La abogada sostuvo que las condiciones de salud mental se han agravado en parte por recortes de servicio y por el confinamiento que propuso el gobierno ante la pandemia por COVID-19, que ha alejado a los adolescentes de su núcleo de apoyo en la libre comunidad, como amigos y familiares.

También hay servicios que se han reducido, como el acceso de los trabajadores sociales. Todo esto, a palabras de la abogada, contribuye al “deterioro de su salud mental”.

“Es un proceso muy doloroso. En ese momento, a partir de marzo de 2020, incluso, yo te diría que la palabra que mejor define es ostracismo. Estos niños, son adolescentes pero para mí son niños, están privados de la libertad y no pueden ver a sus familiares. Podemos ir al mall. Podemos ir a comer a restaurantes, pero no esas personas ingresadas que llevan meses sin ver a sus familiares o grupos de apoyo, sin verlos, hablando con ellos una o dos veces por semana unos 10 minutos”, dijo la abogada.
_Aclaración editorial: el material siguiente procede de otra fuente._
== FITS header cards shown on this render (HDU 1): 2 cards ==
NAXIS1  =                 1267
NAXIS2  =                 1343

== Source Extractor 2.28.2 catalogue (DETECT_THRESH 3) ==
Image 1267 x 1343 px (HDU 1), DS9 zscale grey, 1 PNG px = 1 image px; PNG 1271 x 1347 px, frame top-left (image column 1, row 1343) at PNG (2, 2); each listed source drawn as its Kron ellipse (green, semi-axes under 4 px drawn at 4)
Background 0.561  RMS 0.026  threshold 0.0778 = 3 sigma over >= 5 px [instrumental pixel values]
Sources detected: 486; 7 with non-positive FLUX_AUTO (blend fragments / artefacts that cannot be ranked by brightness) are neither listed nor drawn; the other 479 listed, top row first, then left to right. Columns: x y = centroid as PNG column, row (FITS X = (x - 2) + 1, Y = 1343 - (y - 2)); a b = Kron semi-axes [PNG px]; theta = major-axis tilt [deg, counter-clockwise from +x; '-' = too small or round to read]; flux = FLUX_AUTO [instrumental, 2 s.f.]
La abogada dijo que este tipo de situación debería llevar a repensar las medidas que se toman contra menores que han cometido faltas (los delitos los cometen los adultos).

PROPUESTAS

De acuerdo con la abogada, en el plan de reorganización del DCR debería separarse el sistema de adultos del de menores.

“No es lo mismo las necesidades de un adulto que las de un joven, que está en pleno desarrollo”, dijo.

Jiménez Emmanuelli sostuvo que el dinero debería usarse mejor en servicios para la población y fomentar la rehabilitación, e incluso repensarse por completo cómo se atienden a estos adolescentes.

“Deberían abolir el sistema penal de menores, eso debería hacerse y todo ese dinero invertirlo en mejores programas de servicio, en prevención, en equiparar, reduciendo esa brecha de empobrecimiento que hay en las comunidades”, sostuvo la abogada.